Data:
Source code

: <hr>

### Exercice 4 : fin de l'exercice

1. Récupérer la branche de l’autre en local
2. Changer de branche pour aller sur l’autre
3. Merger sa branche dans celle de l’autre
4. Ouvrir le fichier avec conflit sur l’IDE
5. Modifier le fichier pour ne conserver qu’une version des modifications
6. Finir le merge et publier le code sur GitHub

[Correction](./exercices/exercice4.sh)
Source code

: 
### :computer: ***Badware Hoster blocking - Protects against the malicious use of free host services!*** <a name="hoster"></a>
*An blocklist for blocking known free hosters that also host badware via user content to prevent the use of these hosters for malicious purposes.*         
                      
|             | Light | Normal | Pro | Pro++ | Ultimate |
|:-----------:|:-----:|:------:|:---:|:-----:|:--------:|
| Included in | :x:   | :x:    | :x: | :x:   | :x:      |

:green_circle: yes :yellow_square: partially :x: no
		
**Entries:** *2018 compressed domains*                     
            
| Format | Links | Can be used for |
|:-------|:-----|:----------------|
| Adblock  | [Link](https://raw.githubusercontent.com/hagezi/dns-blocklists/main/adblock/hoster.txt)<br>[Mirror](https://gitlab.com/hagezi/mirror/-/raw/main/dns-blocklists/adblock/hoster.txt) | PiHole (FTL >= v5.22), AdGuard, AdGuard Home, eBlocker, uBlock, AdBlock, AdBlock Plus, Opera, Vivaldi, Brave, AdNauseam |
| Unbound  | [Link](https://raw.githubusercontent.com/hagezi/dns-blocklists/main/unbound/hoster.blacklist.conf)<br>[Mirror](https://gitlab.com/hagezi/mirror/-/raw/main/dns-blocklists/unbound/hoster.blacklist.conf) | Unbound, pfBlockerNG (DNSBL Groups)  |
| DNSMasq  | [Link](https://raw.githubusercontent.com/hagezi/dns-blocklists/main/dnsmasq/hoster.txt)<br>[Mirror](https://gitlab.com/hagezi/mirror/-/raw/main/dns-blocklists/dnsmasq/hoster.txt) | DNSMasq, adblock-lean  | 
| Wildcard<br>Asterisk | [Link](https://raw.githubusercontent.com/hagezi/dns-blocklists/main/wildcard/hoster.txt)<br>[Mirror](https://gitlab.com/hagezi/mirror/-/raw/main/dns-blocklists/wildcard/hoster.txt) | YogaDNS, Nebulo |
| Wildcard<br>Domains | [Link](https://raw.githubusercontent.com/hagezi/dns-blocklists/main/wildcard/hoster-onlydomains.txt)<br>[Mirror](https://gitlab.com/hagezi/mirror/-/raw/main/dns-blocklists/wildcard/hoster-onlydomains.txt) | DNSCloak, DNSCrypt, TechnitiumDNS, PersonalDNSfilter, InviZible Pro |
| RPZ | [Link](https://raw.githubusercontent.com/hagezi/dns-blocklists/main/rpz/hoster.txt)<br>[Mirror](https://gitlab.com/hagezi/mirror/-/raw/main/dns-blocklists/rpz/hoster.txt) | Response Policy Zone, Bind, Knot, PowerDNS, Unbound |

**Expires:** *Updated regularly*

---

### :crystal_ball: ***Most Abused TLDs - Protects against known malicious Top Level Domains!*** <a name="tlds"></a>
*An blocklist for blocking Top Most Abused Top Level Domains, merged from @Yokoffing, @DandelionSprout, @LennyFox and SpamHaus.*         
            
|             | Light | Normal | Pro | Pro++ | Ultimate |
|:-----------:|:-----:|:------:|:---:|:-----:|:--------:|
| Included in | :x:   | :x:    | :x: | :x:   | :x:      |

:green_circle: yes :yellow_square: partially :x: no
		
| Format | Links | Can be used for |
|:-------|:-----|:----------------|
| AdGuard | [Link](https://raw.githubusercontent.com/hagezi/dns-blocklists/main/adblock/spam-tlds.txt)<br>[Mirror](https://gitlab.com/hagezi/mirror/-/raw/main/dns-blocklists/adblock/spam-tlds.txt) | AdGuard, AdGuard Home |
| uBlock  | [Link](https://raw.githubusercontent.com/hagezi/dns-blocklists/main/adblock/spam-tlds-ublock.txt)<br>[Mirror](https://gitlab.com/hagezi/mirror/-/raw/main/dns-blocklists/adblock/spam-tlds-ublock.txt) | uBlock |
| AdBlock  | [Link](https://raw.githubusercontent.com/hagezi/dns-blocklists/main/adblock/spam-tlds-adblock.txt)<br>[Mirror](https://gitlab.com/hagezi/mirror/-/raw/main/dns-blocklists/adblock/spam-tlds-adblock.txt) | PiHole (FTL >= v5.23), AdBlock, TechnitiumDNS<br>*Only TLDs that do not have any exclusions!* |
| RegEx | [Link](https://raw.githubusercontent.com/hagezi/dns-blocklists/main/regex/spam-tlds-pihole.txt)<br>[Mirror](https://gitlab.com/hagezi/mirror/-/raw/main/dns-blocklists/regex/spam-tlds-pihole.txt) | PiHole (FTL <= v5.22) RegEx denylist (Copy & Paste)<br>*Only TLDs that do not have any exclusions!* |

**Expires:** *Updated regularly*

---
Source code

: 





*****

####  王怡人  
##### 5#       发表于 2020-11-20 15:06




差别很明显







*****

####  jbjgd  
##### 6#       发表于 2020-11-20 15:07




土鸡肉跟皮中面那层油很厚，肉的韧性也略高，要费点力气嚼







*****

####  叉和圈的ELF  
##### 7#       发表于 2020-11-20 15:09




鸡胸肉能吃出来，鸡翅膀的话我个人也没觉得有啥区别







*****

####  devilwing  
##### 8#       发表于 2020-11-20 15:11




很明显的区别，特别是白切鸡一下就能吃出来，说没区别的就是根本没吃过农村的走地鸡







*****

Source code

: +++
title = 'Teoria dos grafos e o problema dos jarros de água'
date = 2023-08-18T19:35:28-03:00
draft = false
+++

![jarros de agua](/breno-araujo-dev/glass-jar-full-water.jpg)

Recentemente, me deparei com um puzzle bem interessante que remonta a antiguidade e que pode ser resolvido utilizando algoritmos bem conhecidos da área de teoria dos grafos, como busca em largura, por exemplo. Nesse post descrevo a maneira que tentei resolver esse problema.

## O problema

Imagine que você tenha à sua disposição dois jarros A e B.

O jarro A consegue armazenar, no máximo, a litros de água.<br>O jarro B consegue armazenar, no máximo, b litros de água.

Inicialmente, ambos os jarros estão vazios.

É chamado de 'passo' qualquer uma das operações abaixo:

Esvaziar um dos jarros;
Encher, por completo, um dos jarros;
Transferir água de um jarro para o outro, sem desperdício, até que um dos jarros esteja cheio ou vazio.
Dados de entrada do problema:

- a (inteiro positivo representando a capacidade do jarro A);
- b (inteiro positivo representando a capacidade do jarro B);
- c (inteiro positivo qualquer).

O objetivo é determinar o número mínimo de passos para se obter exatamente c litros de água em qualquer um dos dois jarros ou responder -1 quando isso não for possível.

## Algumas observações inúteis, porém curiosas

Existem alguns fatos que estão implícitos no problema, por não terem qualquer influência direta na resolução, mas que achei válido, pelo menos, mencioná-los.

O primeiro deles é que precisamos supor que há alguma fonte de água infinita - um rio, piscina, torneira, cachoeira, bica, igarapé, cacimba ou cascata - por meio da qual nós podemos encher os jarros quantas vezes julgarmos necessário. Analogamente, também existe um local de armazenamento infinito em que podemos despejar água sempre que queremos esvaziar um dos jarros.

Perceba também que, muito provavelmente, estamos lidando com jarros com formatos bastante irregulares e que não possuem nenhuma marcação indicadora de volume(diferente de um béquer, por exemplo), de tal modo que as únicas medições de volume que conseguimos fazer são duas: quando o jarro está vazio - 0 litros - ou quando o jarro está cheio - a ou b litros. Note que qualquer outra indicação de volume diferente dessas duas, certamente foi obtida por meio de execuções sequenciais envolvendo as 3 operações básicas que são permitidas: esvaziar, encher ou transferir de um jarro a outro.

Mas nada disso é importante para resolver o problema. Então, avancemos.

Directions for this task: Reproduce each line of the records in which the word "exemplo" appears.

Task solution:
Recentemente, me deparei com um puzzle bem interessante que remonta a antiguidade e que pode ser resolvido utilizando algoritmos bem conhecidos da área de teoria dos grafos, como busca em largura, por exemplo. Nesse post descrevo a maneira que tentei resolver esse problema.
Perceba também que, muito provavelmente, estamos lidando com jarros com formatos bastante irregulares e que não possuem nenhuma marcação indicadora de volume(diferente de um béquer, por exemplo), de tal modo que as únicas medições de volume que conseguimos fazer são duas: quando o jarro está vazio - 0 litros - ou quando o jarro está cheio - a ou b litros. Note que qualquer outra indicação de volume diferente dessas duas, certamente foi obtida por meio de execuções sequenciais envolvendo as 3 operações básicas que são permitidas: esvaziar, encher ou transferir de um jarro a outro.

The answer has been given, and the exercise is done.